Download a gguf model e.g. from huggingface
Copy the gguf file to
/nc_app_llm2_data
inside the docker containerRestart the llm2 ExApp
Select the new model in the Nextcloud AI admin settings
Scaling
It is currently not possible to scale this app, we are working on this. Based on our calculations an instance has a rough capacity of 1000 user requests per hour. However, this number is based on theory and we do appreciate real-world feedback on this.
App store
You can also find the app in our app store, where you can write a review: https://apps.nextcloud.com/apps/llm2
Repository
You can find the app’s code repository on GitHub where you can report bugs and contribute fixes and features: https://github.com/nextcloud/llm2
Nextcloud customers should file bugs directly with our Support system.
Known Limitations
We currently only support the English language
Language models are likely to generate false information and should thus only be used in situations that are not critical. It’s recommended to only use AI at the beginning of a creation process and not at the end, so that outputs of AI serve as a draft for example and not as final product. Always check the output of language models before using it.

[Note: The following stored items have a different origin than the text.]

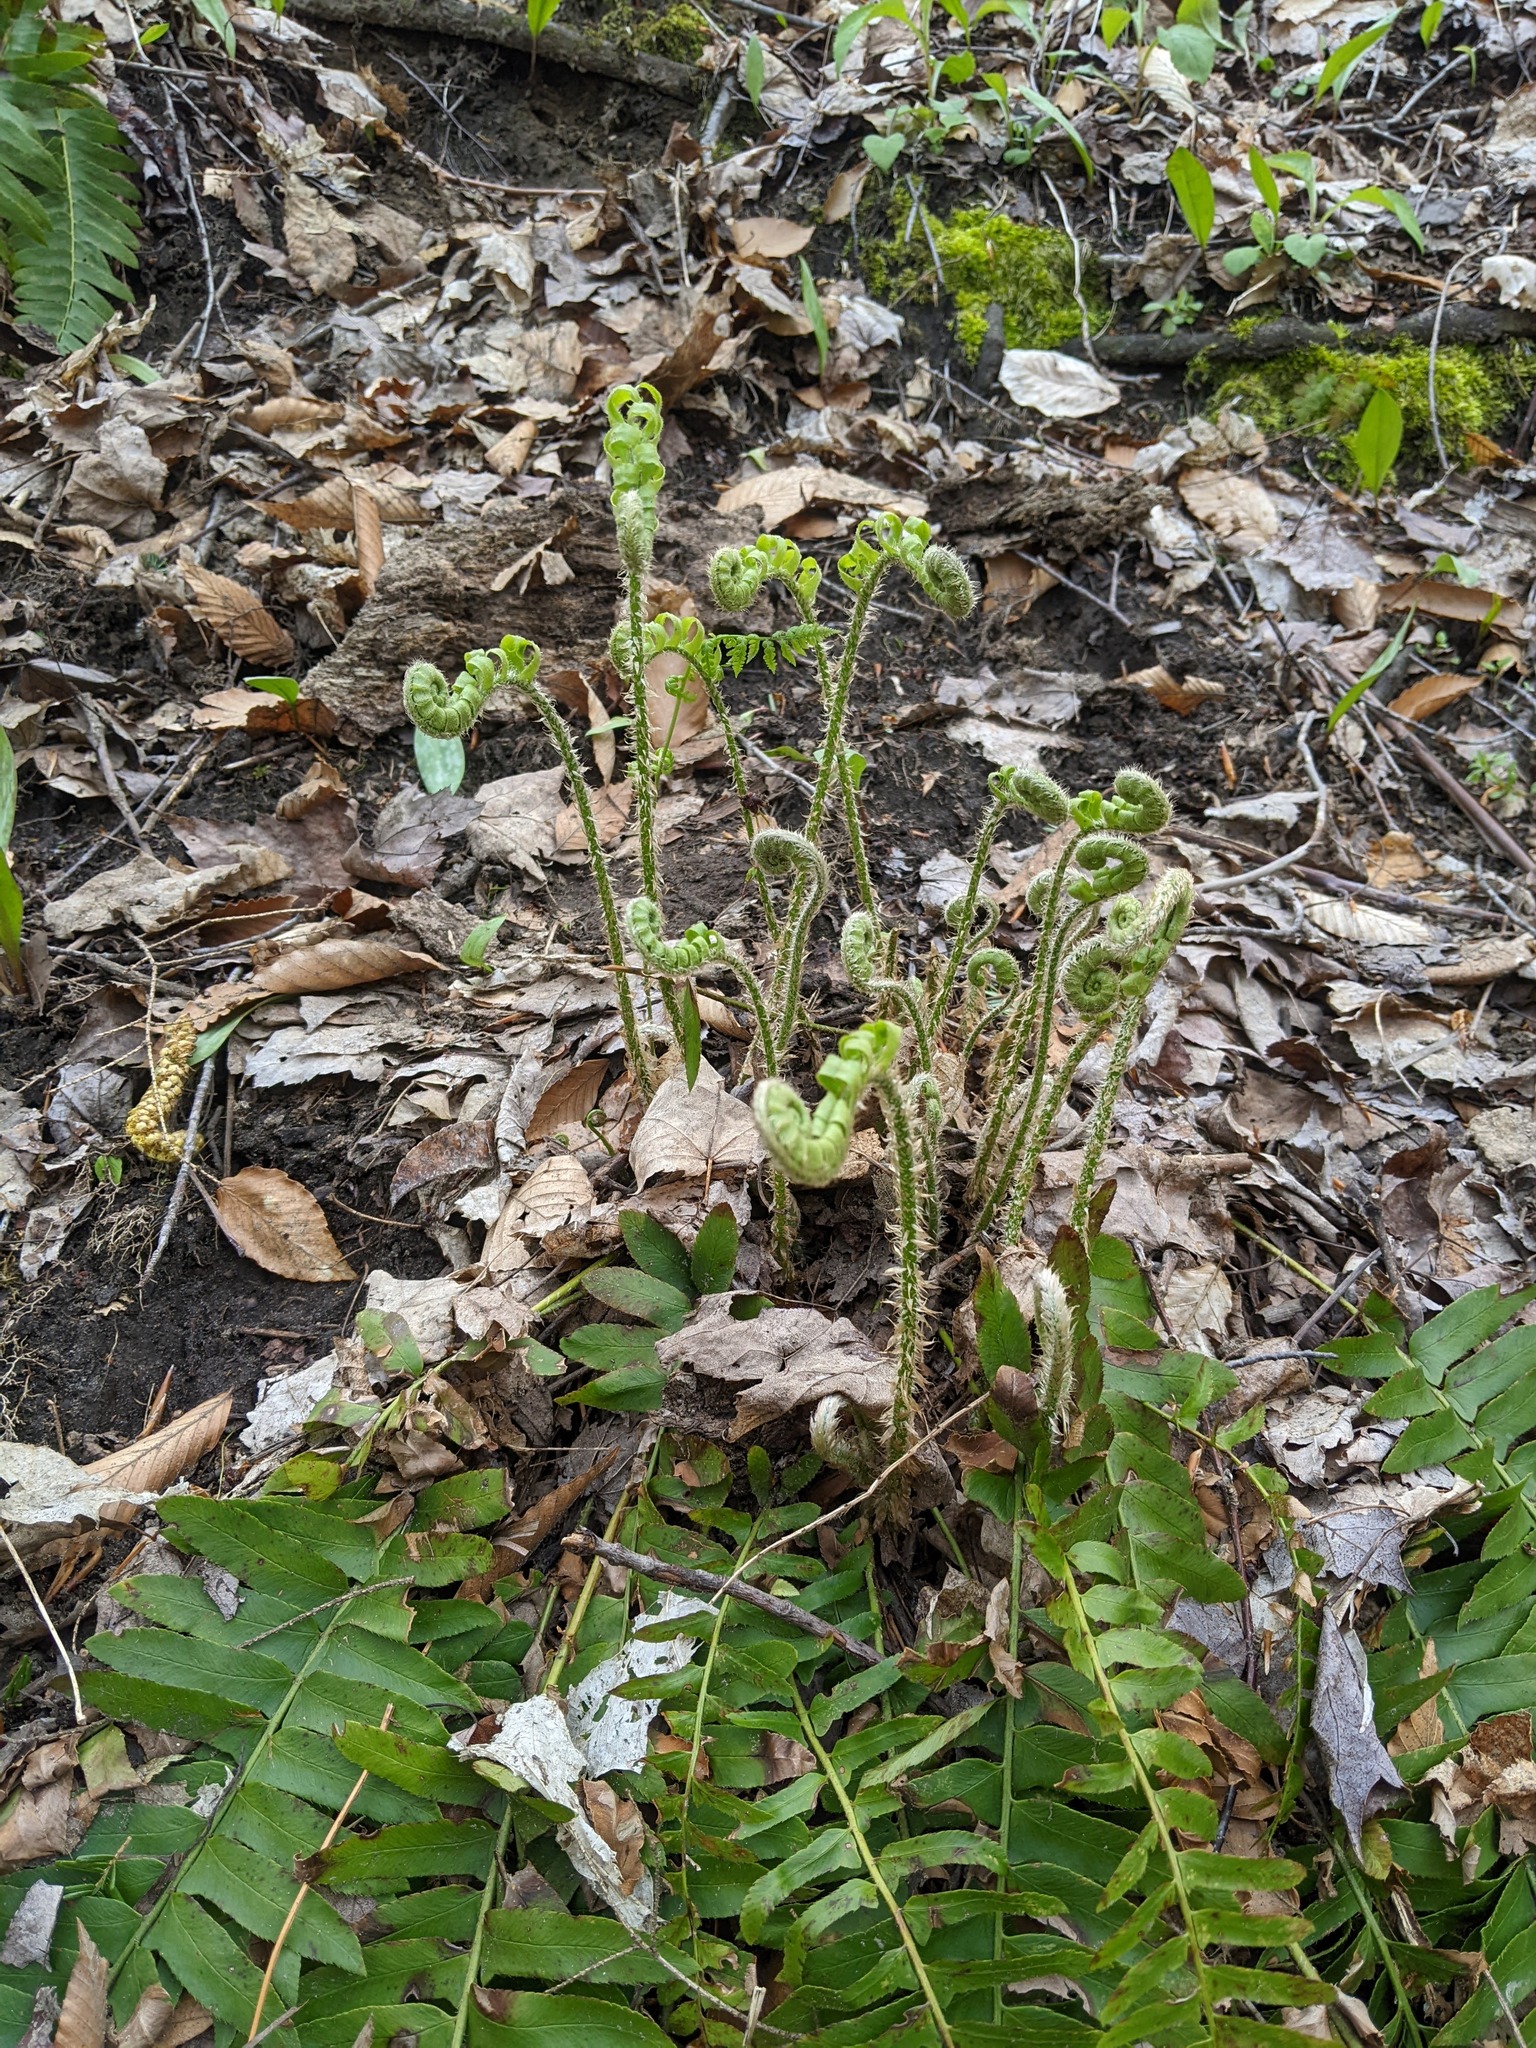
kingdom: Plantae
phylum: Tracheophyta
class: Polypodiopsida
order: Polypodiales
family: Dryopteridaceae
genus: Polystichum
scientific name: Polystichum acrostichoides
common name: Christmas fern
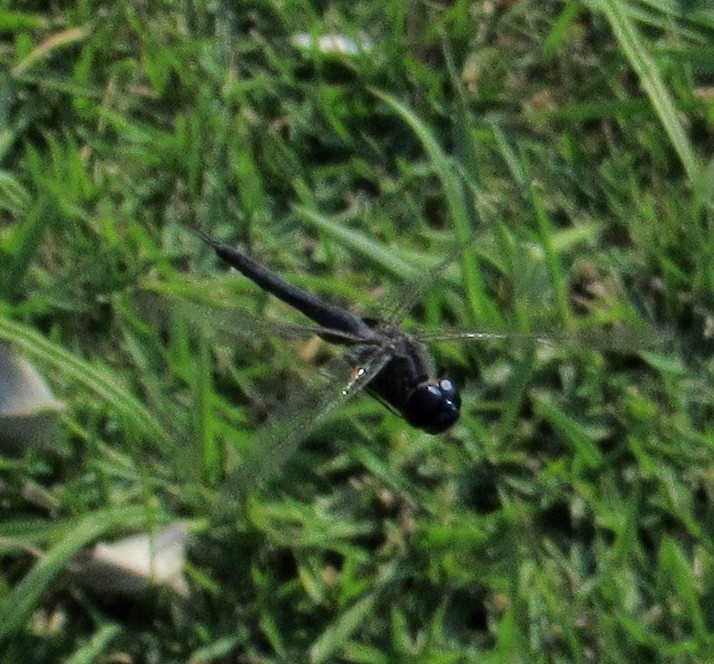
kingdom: Animalia
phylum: Arthropoda
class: Insecta
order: Odonata
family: Libellulidae
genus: Tramea
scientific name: Tramea binotata
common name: Sooty saddlebags
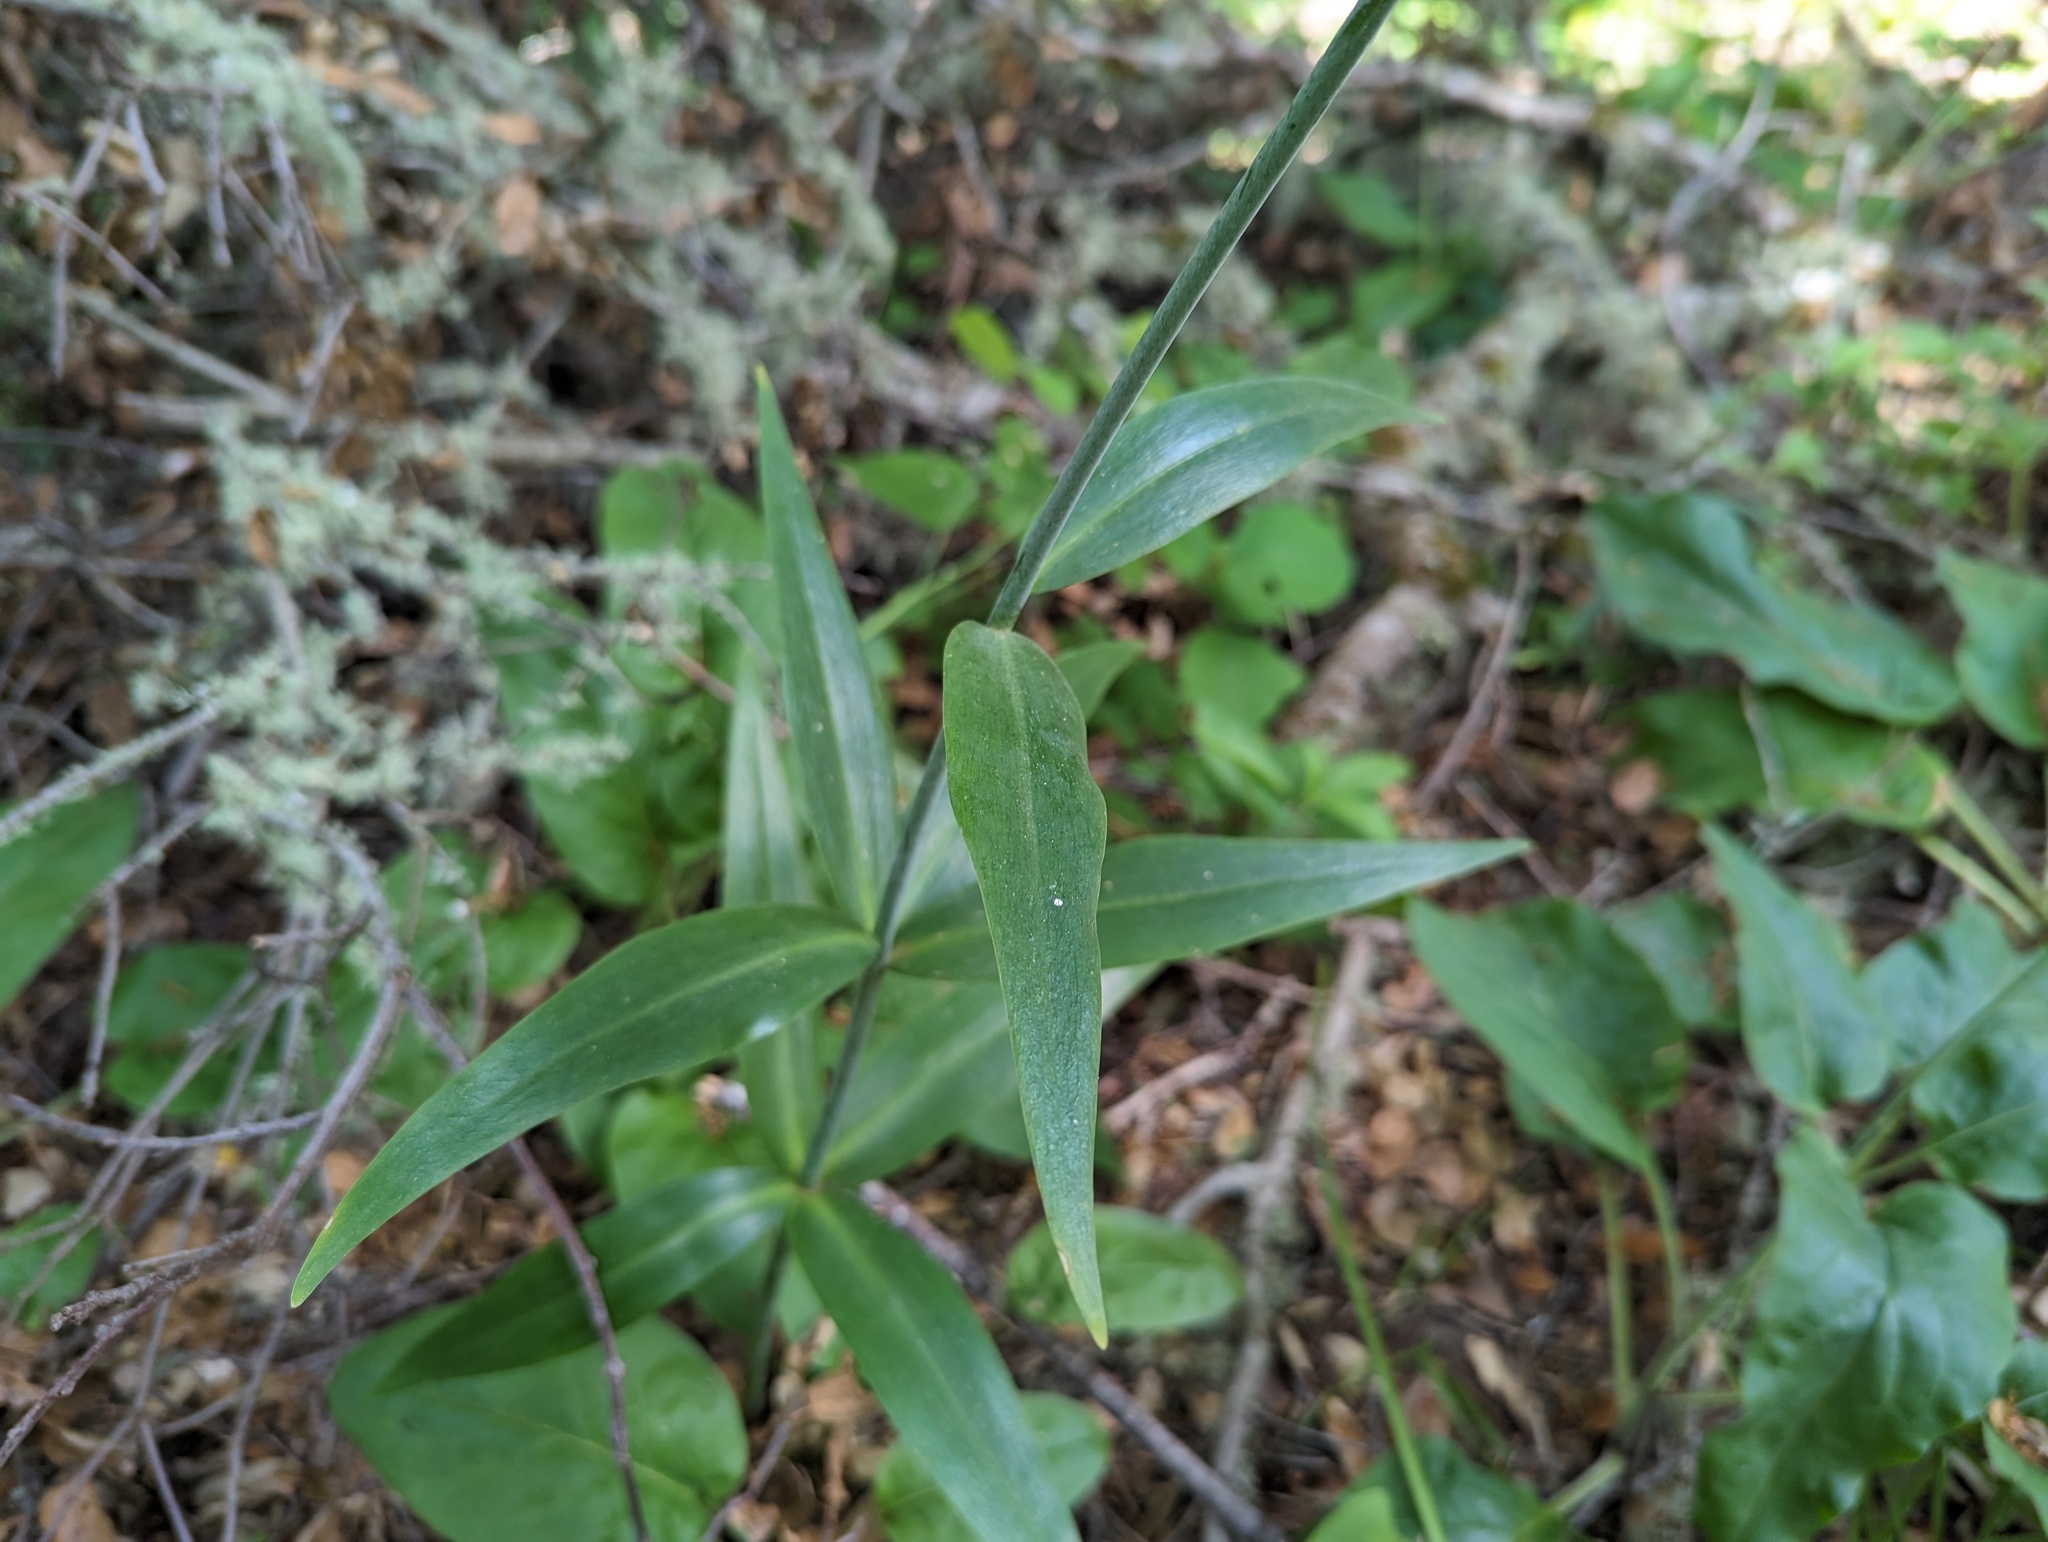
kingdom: Plantae
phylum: Tracheophyta
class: Liliopsida
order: Liliales
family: Liliaceae
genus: Fritillaria
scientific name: Fritillaria affinis
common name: Ojai fritillary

Make sure to test the language model you are using it for whether it meets the use-case’s quality requirements
Language models notoriously have a high energy consumption, if you want to reduce load on your server you can choose smaller models or quantized models in excahnge for lower accuracy
Customer support is available upon request, however we can’t solve false or problematic output, most performance issues, or other problems caused by the underlying model. Support is thus limited only to bugs directly caused by the implementation of the app (connectors, API, front-end, AppAPI)